Among an organization’s most critical decisions made by its management team are those that involve the evaluation of personnel skill sets when restructuring the organization as well as day-to-day project management. The real challenge is how to anticipate the company’s personnel needs, often far in advance of new production or project implementation. Waiting until the last minute to make hiring decisions can cost organizations time and money and perhaps the project itself.
Is it possible, just by daily interaction with employees, for managers to accurately determine who has the skills and experience necessary to enable the company to maintain its competitive edge? As we learn more about the role of contextual analytics, the answer to that question is increasingly “no”: there’s much more to performance than what most managers see on the surface.
For example, it is common for managers and others to make assumptions about employees that turn out to be false, once the true context is fully examined, especially when involved in other group projects. If viewed only through the eyes of a particular group, the employee may appear less dedicated or efficient working on a given project.

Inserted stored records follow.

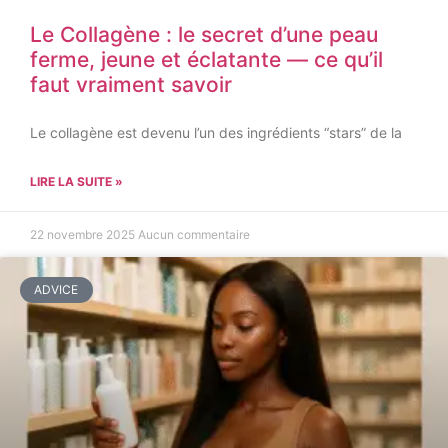
Le Collagène : le secret d’une peau
ferme, jeune et éclatante — ce qu’il
faut vraiment savoir
Le collagène est devenu l’un des ingrédients “stars” de la
LIRE LA SUITE »
22 novembre 2025
Aucun commentaire
ADVICE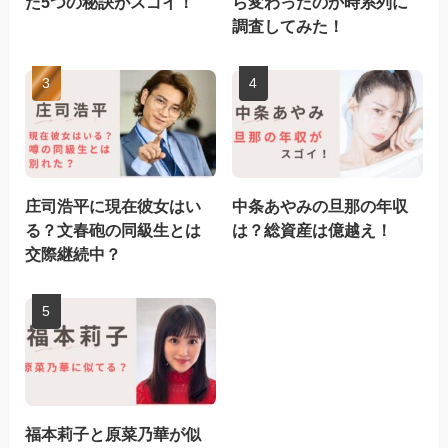
た5つの秘訣がスゴイ！
ら変わったのか時系列に
調査してみた！
庄司浩平に現在彼女はい
中条あやみの旦那の年収
る？文春砲の同級生とは
は？総資産は億越え！
交際継続中？
福本莉子と原菜乃華が似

However, once viewed more closely in context, the reasons for a less than satisfactory performance may become more apparent: total time spent on all projects may exceed 100% or the employee may be experiencing time management issues.
One key metric in determining whether to hire or use existing personnel for a future project or production planning is the ability to identify positions and skills needed not just for today but into the near (two to three-year) future. Use of scenario planning and predictive and contextual analytics enables planners to more accurately predict future as well as current talent needs. Contextual analytics help visualize all possible outcomes, including identifying skills and assessing risks and costs through simulated scenarios.
When a company accurately tracks employee engagement and satisfaction level metrics, it can link the measurements to retention levels and assess hiring demand. Contextual analytics can zero in on employee job performance and satisfaction levels, measure attrition levels and better estimate their effect on corporate retention levels, which in turn provides data necessary for assessing current and future staffing needs.
The bottom line, as Margaret King, director of the Centre for Cultural Studies & Analysis remarked in a recent interview: “Context is the key to everything humans do. Where (we) are at the moment dominates, and directs every decision we make.”